Distinguish between idle complaints and complaints meant to lead to improvement.
It is the responsibility of each participants to assess the situation at hand and consider whether they should be playing the role of a teacher, a student or a peer. This awareness should inform whether they should be teaching, asking questions, or debating. It’s more important that the student understands the teacher than the teacher understand the student, though both are important. It should be clear whether someone is arguing or seeking to understand. Communication aimed at getting the best answer should involve the most relevant people. Communication aimed at educating or boosting cohesion should involve a broader set of people that would be needed if the aim were merely to get the best answer.
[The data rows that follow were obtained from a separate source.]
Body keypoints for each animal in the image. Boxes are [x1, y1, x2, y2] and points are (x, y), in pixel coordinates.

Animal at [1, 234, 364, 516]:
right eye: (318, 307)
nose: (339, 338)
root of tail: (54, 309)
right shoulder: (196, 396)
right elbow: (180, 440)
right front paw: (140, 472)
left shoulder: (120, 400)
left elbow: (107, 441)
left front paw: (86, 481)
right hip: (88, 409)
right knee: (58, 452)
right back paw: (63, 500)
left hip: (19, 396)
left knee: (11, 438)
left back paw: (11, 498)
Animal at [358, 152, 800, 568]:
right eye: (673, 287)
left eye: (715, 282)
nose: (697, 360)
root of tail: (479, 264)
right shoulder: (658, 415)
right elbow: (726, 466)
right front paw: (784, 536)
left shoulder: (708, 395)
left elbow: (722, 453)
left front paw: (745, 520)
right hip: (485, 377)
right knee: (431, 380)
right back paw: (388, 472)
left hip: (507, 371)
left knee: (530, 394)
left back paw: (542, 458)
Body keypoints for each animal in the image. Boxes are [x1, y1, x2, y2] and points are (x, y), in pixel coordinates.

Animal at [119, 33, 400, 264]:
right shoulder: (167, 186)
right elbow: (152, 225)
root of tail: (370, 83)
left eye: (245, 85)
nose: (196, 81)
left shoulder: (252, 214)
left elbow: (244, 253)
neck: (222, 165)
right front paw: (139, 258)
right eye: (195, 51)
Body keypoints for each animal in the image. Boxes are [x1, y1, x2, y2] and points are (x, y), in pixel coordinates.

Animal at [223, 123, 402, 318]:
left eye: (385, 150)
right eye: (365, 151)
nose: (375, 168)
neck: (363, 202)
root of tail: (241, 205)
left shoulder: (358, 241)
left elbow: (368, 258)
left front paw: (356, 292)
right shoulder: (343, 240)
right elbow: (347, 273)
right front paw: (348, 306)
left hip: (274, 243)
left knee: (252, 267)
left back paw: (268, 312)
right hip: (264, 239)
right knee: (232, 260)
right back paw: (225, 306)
Being able to connect the story across all levels of the organization is essential for people to understand the plan, give feedback on it, and eventually believe in it.
From Discussion to Action
Learn to slow down when faced with a difficult choice when a clear solution does not exist. That way you can absorb as much information and learn as much of both as possible to make the most informed decision available. There is almost always a better path that you haven’t considered yet. Engage knowledgable advisors whose opinions you respect, and continue to explore better solutions instead of settling for one of the choices that might be immediately apparent.
Once a decision has been made, the entire team should agree to get behind and support it even though individuals may still disagree. This is much more likely if people have bought into and agree with the decision making process. Specify the people who are responsible for each task to ensure alignment in the pursuit of the agreed upon goals. Remember that there are typically many paths to achieving your goals. You only need to find one. Best of luck!